Dr. Heaton & the computer (LJ 1/27)

Each week, the statistics department at BYU invites a guest speaker to give a presentation on sometimes statistical. This week's speaker was Dr. Matthew Heaton from the National Center for Atmosphere Research. His talk was titled "Multi-Fidelity, Spatio-temporal Computer Model Calibration using Predictive Processes." In every day lingo? Dr. Heaton gave a presentation directly related to my project.

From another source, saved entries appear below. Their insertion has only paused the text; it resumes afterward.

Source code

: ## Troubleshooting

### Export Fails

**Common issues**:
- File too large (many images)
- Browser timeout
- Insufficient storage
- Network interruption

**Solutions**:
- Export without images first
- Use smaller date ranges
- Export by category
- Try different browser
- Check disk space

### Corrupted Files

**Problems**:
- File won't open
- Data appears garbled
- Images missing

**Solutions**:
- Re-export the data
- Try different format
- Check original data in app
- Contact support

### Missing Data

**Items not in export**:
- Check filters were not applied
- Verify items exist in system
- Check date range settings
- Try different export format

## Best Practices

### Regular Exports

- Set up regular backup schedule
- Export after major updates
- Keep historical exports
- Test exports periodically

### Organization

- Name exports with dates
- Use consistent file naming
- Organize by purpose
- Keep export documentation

I'll admit; when I first heard from Dr. Reese (my mentor who got me in touch with Dr. Woods in Southampton) that Dr. Woods' research area was statistical computer design, I not only had no idea what he was talking about, but I also wasn't too excited. I wanted to work with DNA and RNA sequencing, not computer. In fact, I am not the biggest fan of computer programming. I just simply am not extremely talented at it. However, after listening to Dr. Heaton's talk, I understand more of what computer design entails. Moreover, I think it will be an interesting project--one I will not mind becoming my masters' project (see 25 questions).

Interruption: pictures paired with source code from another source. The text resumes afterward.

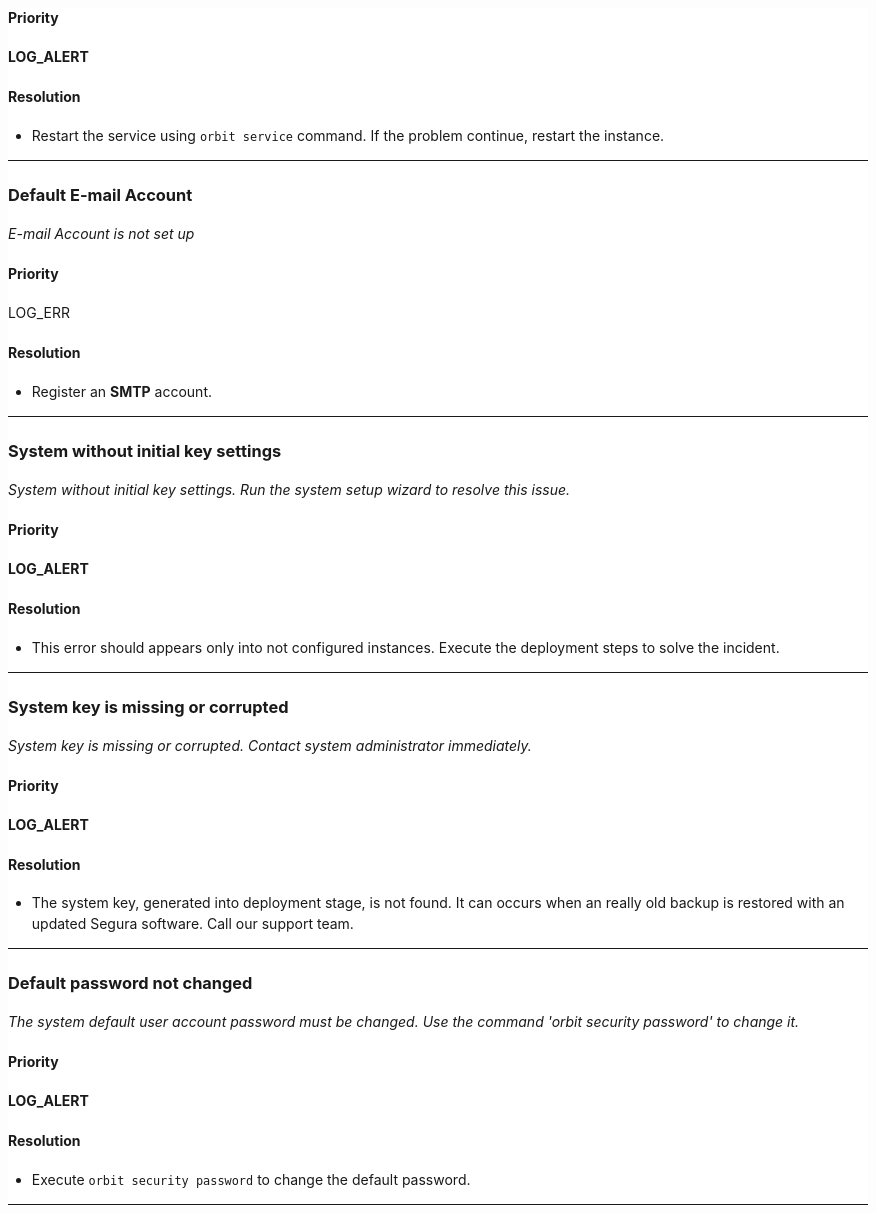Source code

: #### Priority
**LOG_ALERT**

#### Resolution

* Restart the service using `orbit service` command. If the problem continue, restart the instance.
* * *

### Default E-mail Account
*E-mail Account is not set up*

#### Priority
LOG_ERR

#### Resolution
* Register an **SMTP** account.
* * *

### System without initial key settings
*System without initial key settings. Run the system setup wizard to resolve this issue.*

#### Priority
**LOG_ALERT**

#### Resolution

* This error should appears only into not configured instances. Execute the deployment steps to solve the incident.
* * *

### System key is missing or corrupted
*System key is missing or corrupted. Contact system administrator immediately.*

#### Priority
**LOG_ALERT**

#### Resolution

* The system key, generated into deployment stage, is not found. It can occurs when an really old backup is restored with an updated Segura software. Call our support team.
* * *

### Default password not changed
*The system default user account password must be changed. Use the command 'orbit security password' to change it.*

#### Priority
**LOG_ALERT**

#### Resolution

* Execute `orbit security password` to change the default password.
* * *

Computer design is above and beyond experimental design. In some cases, it is impossible or impractical to obtain many data points. Sometimes you only have 10, but the system or model is vastly complicated. Case in point: Dr. Heaton was trying to model the effect solar storms have on the electrical grid. He has data from only one day. This is where the computer comes in. Using various mathematical equations (such as differential equations) and given inputs, the computer model is able to simulate data points to aid in helping predict whatever the end result is. However, this is only part of it. Next comes the stats. Running a complicated program can take an insane amount of time. Dr. Heaton got only 20 data points after running his program on a super computer for one month. Only 20. But, using statistics and mathematical reduction, he was able to compress the dimensionality problem. In one case, Dr. Heaton reduced a 2 billion by 2 billion matrix to a 5 by 5 and 4860 by 4860 matrix. Anyway, without getting bogged down in the muck of mathematics, computer design is not about computer programming; it is about dealing with small data sets and still being able to explain the bigger population. So, I will not be working with thousands of microarrays with DNA. Instead, I get to work with huge, complicated models like the atmosphere and global warming or a rare disease that only affects one in a million.

I realize this learning journal is probably very technical and boring, but by writing down what computer design is has helped me better comprehend the scope of my project.